Fresh off of enacting a $15 minimum wage, Seattle’s City Council is expected to pass complex “secure scheduling” legislation this afternoon that will hit “full-service restaurants, fast-food restaurants, and retail establishments with at least 500 employees worldwide.”
The union-backed ordinance has been met with strong resistance from the people it will actual impact: the employees. The independent, unfunded Full Service Workers Alliance of Seattle (FSWA) is a group of restaurant workers that strongly opposes the scheduling measure, claiming that the legislation will take away their “freedom and flexibility” in the workplace:
“Thousands of full-service industry workers have had the freedom to craft their own schedules to meet their own personal and financial goals,” says FSWA organizer Sean David, a bartender at Tom Douglas’ restaurant TanakaSan. “We already have the flexibility that apparently other workers [in limited-service restaurants] do not. This legislation will cause way too much bureaucratic red tape that will take away what we currently enjoy as workers.”

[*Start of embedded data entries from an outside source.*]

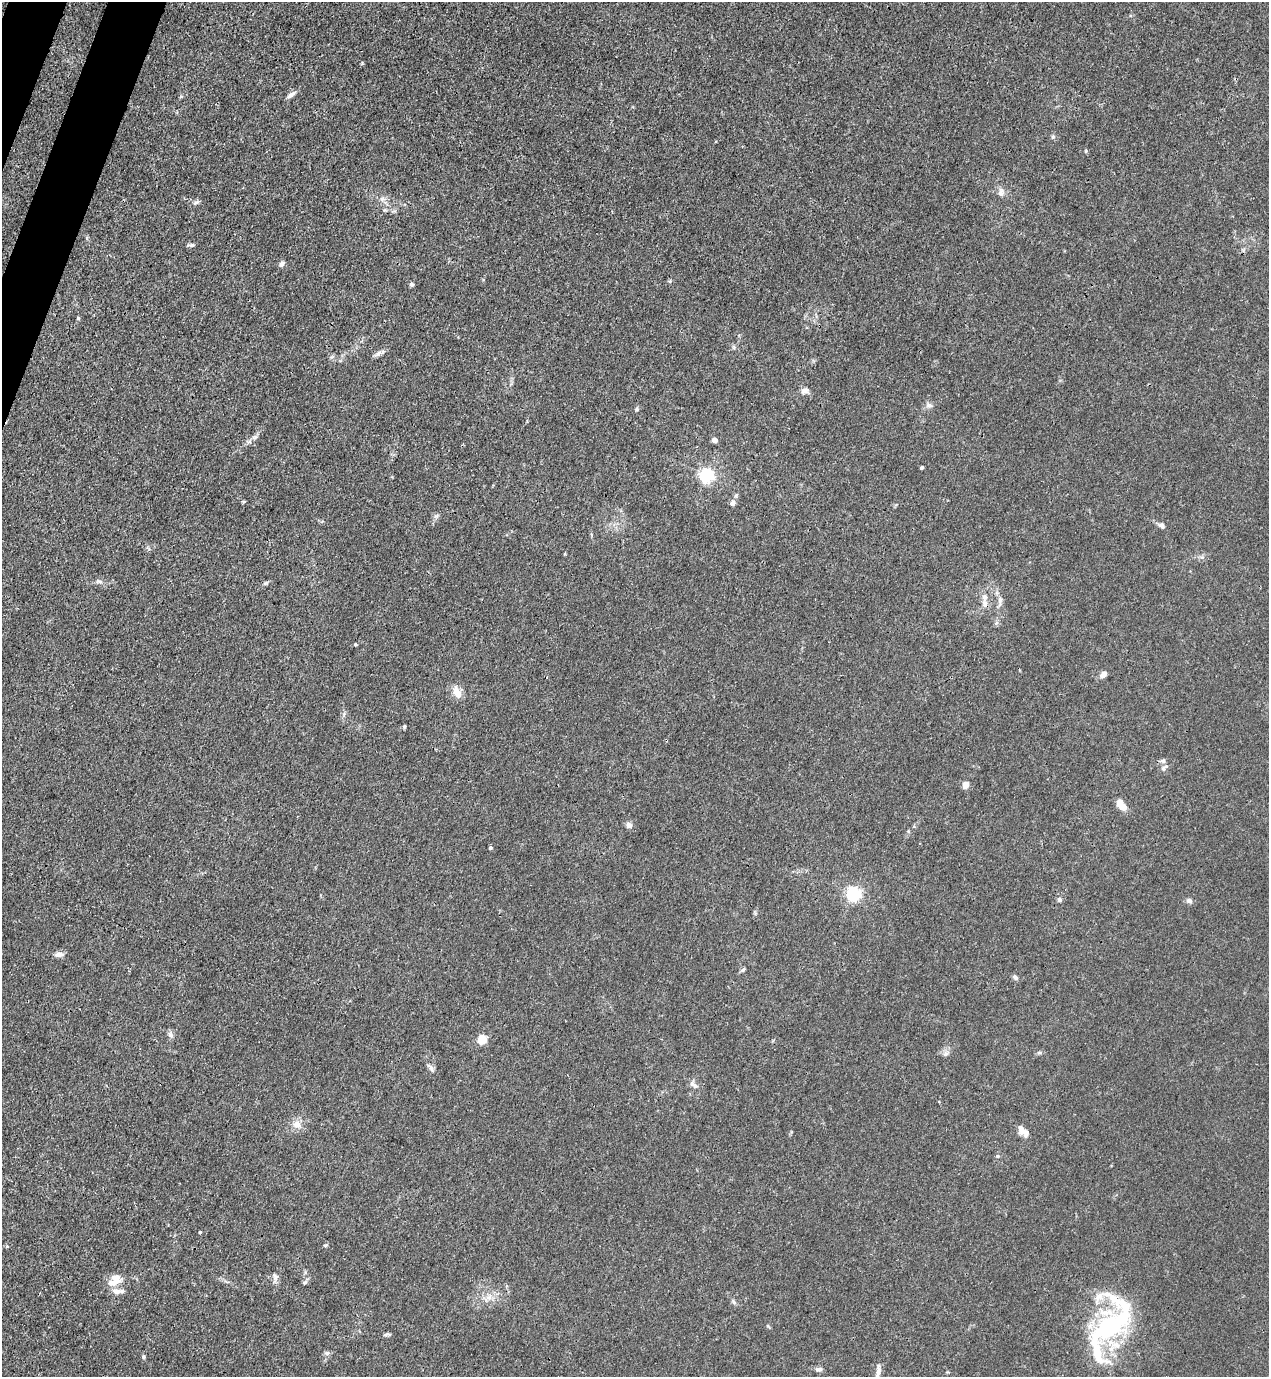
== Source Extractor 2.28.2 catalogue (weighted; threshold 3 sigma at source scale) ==
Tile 11 of 4 x 4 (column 3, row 3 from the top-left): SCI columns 2756-4022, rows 1417-2791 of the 5645 x 5583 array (HDU 1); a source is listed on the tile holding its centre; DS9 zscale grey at full resolution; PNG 1271 x 1379 px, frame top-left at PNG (2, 2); no overlay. Shown black and unused: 2% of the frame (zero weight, under 3 of 4 exposures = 7% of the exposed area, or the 3 px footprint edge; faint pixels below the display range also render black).
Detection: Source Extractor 2.28.2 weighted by HDU 2 'WHT'; one run over the whole footprint, this tile lists its part. Background 0.0182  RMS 0.0026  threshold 0.0115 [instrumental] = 3 sigma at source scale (4.5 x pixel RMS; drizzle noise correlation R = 1.50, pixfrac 1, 0.05/0.05 arcsec/px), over >= 5 px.
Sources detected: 73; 1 inside a brighter object's white glare — not listed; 6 inside a brighter listed object's ellipse — not listed separately; the other 66 listed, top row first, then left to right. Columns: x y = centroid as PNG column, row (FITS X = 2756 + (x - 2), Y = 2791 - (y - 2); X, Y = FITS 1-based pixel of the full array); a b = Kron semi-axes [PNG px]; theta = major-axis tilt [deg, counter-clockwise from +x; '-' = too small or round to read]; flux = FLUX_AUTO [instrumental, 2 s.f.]
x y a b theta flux
291 95 12 5 34 1
1053 137 6 5 - 0.43
1086 151 5 3 - 0.25
1001 192 12 8 85 1.3
383 199 7 4 -18 0.64
196 202 10 5 26 0.6
191 245 9 4 1 0.61
282 264 8 5 46 0.83
670 281 4 4 - 0.44
412 284 5 5 - 0.53
78 318 5 4 - 0.29
379 353 14 6 25 0.96
805 390 10 7 11 1.2
929 405 10 6 -6 0.83
637 409 5 5 - 0.42
255 437 7 5 12 0.6
714 440 6 5 - 0.95
922 467 4 3 - 0.53
706 475 6 6 - 61
732 503 9 7 64 0.89
436 516 7 4 19 0.47
1162 526 10 6 -33 0.78
99 581 9 5 -20 0.68
1000 600 16 5 88 1.3
985 604 11 7 -81 1.3
355 644 3 3 - 0.46
1103 674 8 6 45 1.7
457 692 15 8 -66 2.7
404 726 5 4 - 0.35
1163 761 8 6 0 0.63
1164 768 12 5 43 0.81
966 785 7 6 - 1.9
1121 804 13 7 -55 3.8
629 825 8 7 - 1.1
490 848 4 3 - 0.42
853 894 6 6 - 60
1059 899 6 5 - 0.62
1189 901 6 5 - 0.99
59 954 12 6 6 1.2
743 970 7 4 52 0.45
1015 977 7 5 -43 0.66
171 1035 9 6 -45 0.87
482 1039 7 6 - 6.1
1039 1053 6 4 1 0.42
945 1054 8 7 - 0.89
431 1068 11 5 -65 0.84
693 1085 15 7 -35 1.2
297 1124 12 11 - 2.2
1022 1131 15 8 -54 1.8
997 1156 5 4 - 0.35
200 1232 3 3 - 0.49
326 1245 6 4 26 0.37
7 1246 6 4 1 0.25
275 1276 11 7 -68 1.1
116 1278 15 11 -31 2.5
117 1291 16 7 2 1.6
488 1298 12 7 27 1.7
1114 1299 63 18 -15 10
734 1302 8 5 -59 0.55
768 1326 6 3 -53 0.29
1109 1328 39 24 30 29
387 1334 12 3 2 0.48
327 1353 8 5 -8 0.63
143 1357 5 5 - 0.37
819 1369 9 6 -1 0.78
878 1372 21 5 81 1.6
Isophote crosses this tile's border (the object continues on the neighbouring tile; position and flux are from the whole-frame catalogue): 1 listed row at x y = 878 1372
Unlisted compact peaks at least as high as the median listed source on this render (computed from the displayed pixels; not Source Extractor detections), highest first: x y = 305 1282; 362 63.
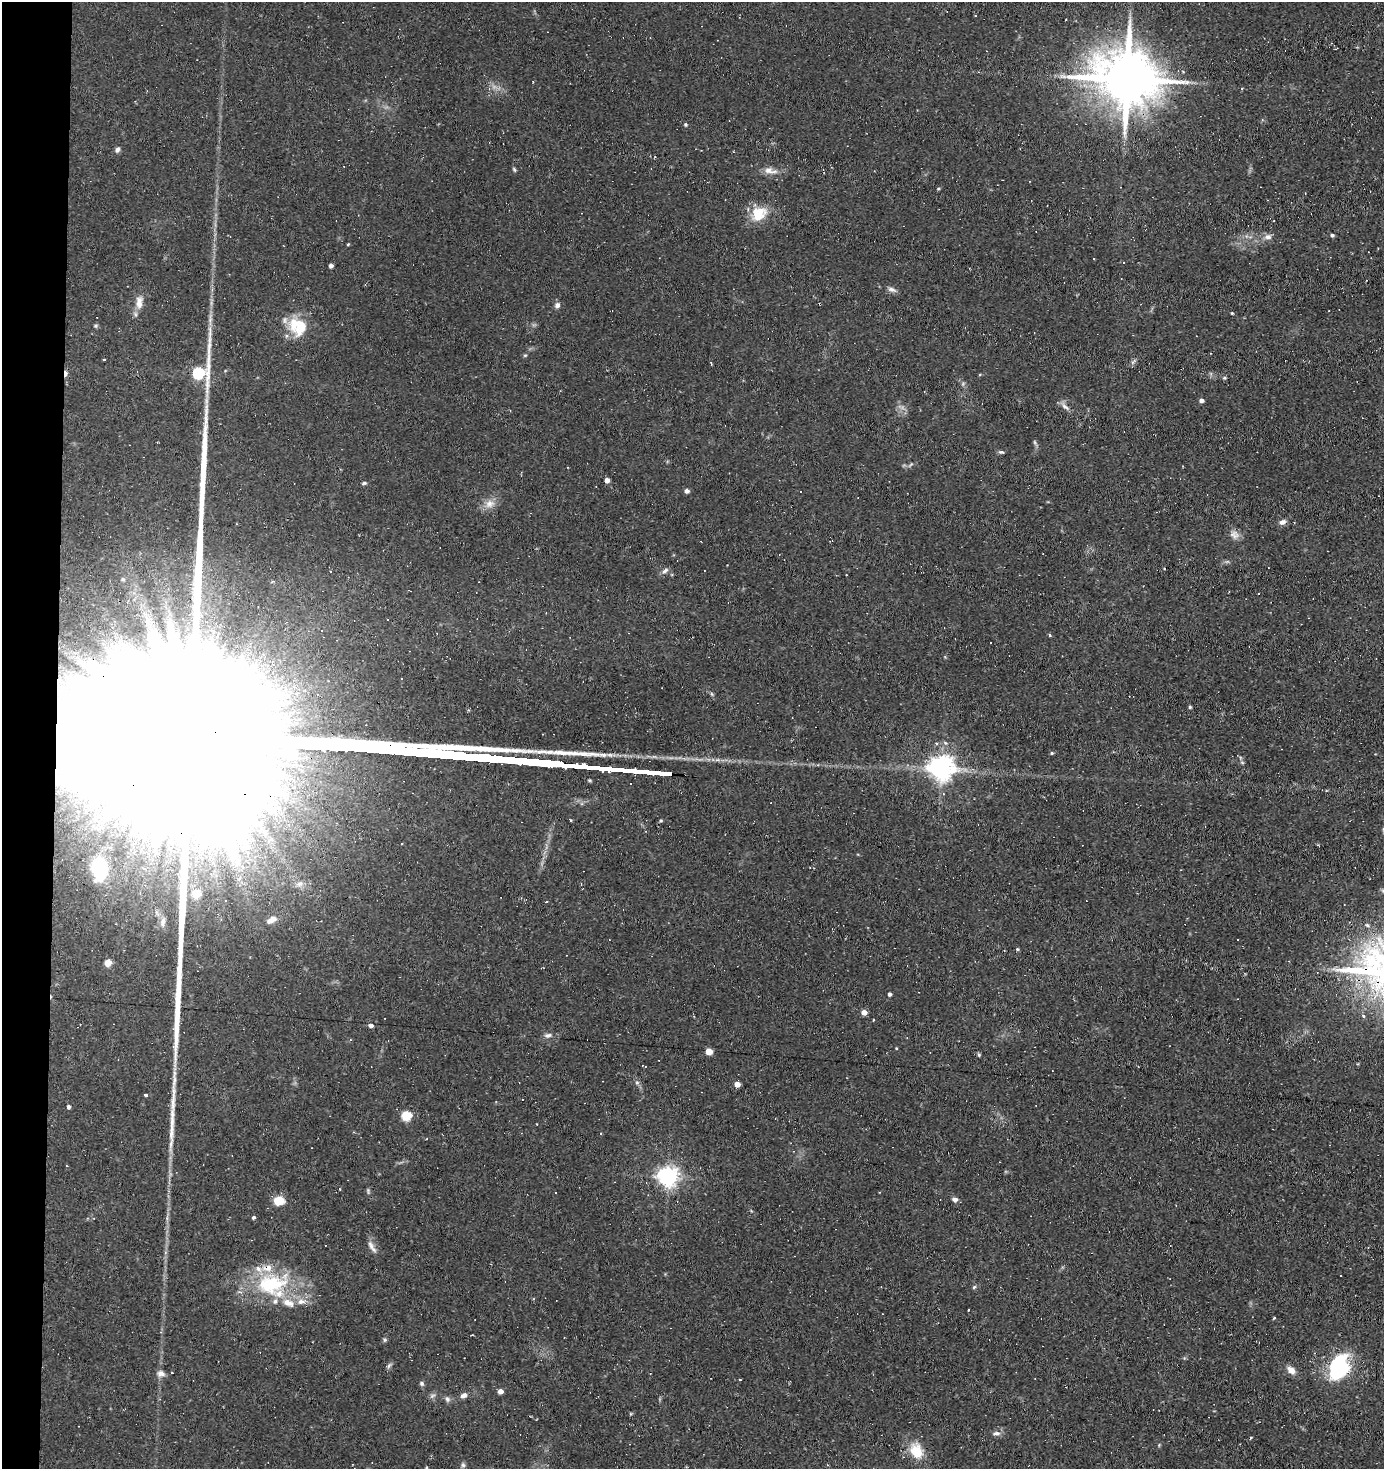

FSWA member Simone Barron, a restaurant server, has taken issue with the ordinance, calling it an “intrusion into the way we construct our schedules” and said that the legislation seeks to solve a problem that doesn’t exist.
On top of this legislation, Seattle businesses are already grappling with higher costs associated with the city’s recent minimum wage hike. Naveen Kumar, a self-made Subway franchisee owner, recently declared that if the Council approves the scheduling legislation, it would spell “the end” of his business operations in the city.
He’s [Kumar] closing several of his Subway locations in Seattle by the end of this year, in part, because of the higher minimum-wage law, he says. A scheduling law would raise his costs further if it requires him to pay an additional amount to an employee he calls in to fill in for a sick worker, he said.
Rather than helping, Seattle’s increased minimum wage increase is having an adverse effect on workers. In a recent study, researchers found city’s minimum wage hike “caused total weekly earnings to drop – by as much as $5.22 a week.” The increase has also led to fewer jobs and hours for Seattle workers.
Like the city’s recent minimum wage increase, the scheduling legislation creates more problems than it hopes to fix. With broad coalitions opposing the legislation, the city council should recognize that adding another costly layer of bureaucracy on businesses and workers is the wrong approach and reject this measure before it is too late.